I want to do some forces calculations between vertices and because the forces are symmetrical I have a list of vertice-pairs that need those forces added. I am sure it's possible with fancy indexing, but I really just can get it to work with a slow python for-loop. for symmetric reasons, the right-hand side of the index array needs a negative sign when adding the forces.
consider you have the vertice index array:
>>> I = np.array([[0,1],[1,2],[2,0]])
I = [[0 1]
[1 2]
[2 0]]
and the x,y forces array for each pair:
>>> F = np.array([[3,6],[4,7],[5,8]])
F = [[3 6]
[4 7]
[5 8]]
the wanted operation could be described as:
"vertice #0 sums the force vectors (3,6) and (-5,-8),
vertice #1 sums the force vectors (-3,-6) and (4,7),
vertice #2 sums the force vectors (-4,-7) and (5,8)"
Desired results:
[ 3 6 ] [ 0 0 ] [-5 -8 ] [-2 -2 ] //resulting force Vertice #0
A = [-3 -6 ] + [ 4 7 ] + [ 0 0 ] = [ 1 1 ] //resulting force Vertice #1
[ 0 0 ] [-4 -7 ] [ 5 8 ] [ 1 1 ] //resulting force Vertice #2
edit:
my ugly for-loop solution:
import numpy as np
I = np.array([[0,1],[1,2],[2,0]])
F = np.array([[3,6],[4,7],[5,8]])
A = np.zeros((3,2))
A_x = np.zeros((3,2))
A_y = np.zeros((3,2))
for row in range(0,len(F)):
A_x[I[row][0],0]= F[row][0]
A_x[I[row][1],1]= -F[row][0]
A_y[I[row][0],0]= F[row][1]
A_y[I[row][1],1]= -F[row][1]
A = np.hstack((np.sum(A_x,axis=1).reshape((3,1)),np.sum(A_y,axis=1).reshape((3,1))))
print(A)
A= [[-2. -2.]
[ 1. 1.]
[ 1. 1.]]
Your current "push-style" interpretation of I is
For row-index k in I, take the forces from F[k] and add/subtract them to out[I[k], :]
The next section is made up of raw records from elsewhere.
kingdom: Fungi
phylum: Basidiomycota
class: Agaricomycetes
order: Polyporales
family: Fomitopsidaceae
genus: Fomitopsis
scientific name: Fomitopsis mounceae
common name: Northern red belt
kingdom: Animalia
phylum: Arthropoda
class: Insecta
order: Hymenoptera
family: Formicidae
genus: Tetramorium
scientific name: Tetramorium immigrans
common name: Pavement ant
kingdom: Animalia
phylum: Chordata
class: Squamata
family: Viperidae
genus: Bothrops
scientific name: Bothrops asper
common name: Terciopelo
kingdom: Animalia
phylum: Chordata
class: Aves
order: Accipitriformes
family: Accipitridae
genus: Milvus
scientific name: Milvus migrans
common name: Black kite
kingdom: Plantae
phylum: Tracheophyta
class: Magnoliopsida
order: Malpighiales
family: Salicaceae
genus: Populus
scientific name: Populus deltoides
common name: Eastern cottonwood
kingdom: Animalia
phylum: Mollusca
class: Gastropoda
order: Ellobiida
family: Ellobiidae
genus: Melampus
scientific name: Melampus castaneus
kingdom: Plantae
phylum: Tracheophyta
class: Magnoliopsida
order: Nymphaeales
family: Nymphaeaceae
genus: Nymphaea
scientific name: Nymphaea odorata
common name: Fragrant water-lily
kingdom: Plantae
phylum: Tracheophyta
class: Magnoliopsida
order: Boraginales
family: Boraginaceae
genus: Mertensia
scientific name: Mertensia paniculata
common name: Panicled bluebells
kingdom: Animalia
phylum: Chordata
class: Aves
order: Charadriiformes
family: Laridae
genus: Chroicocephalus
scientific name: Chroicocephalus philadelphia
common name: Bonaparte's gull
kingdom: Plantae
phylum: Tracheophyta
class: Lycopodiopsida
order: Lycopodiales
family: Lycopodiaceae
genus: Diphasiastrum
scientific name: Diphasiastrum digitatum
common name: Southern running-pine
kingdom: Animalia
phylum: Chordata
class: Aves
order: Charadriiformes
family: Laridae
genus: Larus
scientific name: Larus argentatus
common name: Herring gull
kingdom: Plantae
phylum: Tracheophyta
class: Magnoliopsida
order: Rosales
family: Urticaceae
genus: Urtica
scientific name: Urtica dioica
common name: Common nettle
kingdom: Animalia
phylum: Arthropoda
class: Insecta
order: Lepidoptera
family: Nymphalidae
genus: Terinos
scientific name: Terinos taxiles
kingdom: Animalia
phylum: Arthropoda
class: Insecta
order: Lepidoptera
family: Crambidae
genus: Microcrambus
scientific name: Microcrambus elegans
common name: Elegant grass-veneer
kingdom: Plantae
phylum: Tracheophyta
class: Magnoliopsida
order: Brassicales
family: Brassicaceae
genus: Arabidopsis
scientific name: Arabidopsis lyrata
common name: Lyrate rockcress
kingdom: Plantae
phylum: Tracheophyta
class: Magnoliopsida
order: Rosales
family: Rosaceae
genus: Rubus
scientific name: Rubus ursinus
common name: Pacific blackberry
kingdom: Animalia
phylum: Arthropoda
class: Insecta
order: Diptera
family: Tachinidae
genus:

I = np.array([[0,1],[1,2],[2,0]])
out = numpy.zeros_like(F)
for k, d in enumerate(I):
out[d[0], :] += F[k]
out[d[1], :] -= F[k]
out
# array([[-2, -2],
# [ 1, 1],
# [ 1, 1]])
However you can also change the meaning of I on its head and make it "pull-style", so it says
For row-index k in I, set vertex out[k] to be the difference of F[I[k]]
I = np.array([[0,2],[1,0],[2,1]])
out = numpy.zeros_like(F)
for k, d in enumerate(I):
out[k, :] = F[d[0], :] - F[d[1], :]
out
# array([[-2, -2],
# [ 1, 1],
# [ 1, 1]])
In which case the operation simplifies quite easily to mere fancy indexing:
out = F[I[:, 0], :] - F[I[:, 1], :]
# array([[-2, -2],
# [ 1, 1],
# [ 1, 1]])
You can preallocate an array to hold the shuffled forces and then use the index like so:
>>> N = I.max() + 1
>>> out = np.zeros((N, 2, 2), F.dtype)
>>> out[I, [1, 0]] = F[:, None, :]
>>> np.diff(out, axis=1).squeeze()
array([[-2, -2],
[ 1, 1],
[ 1, 1]])
or, equivalently,
>>> out = np.zeros((2, N, 2), F.dtype)
>>> out[[[1], [0]], I.T] = F
>>> np.diff(out, axis=0).squeeze()
array([[-2, -2],
[ 1, 1],
[ 1, 1]])
The way I understand the question, the values in the I array represent the vortex number, or the name of the vortex. They are not an actual positional index. Based on this thought, I have a different solution that uses the original I array. It does not quite come without loops, but should be OK for a reasonable number of vertices:
I = np.array([[0,1],[1,2],[2,0]])
F = np.array([[3,6],[4,7],[5,8]])
pos = I[:, 0]
neg = I[:, 1]
A = np.zeros_like(F)
unique = np.unique(I)
for i, vortex_number in enumerate(unique):
A[i] = F[np.where(pos==vortex_number)] - F[np.where(neg==vortex_number)]
# produces the expected result
# [[-2 -2]
# [ 1 1]
# [ 1 1]]
Maybe this loop can also be replaced by some numpy magic.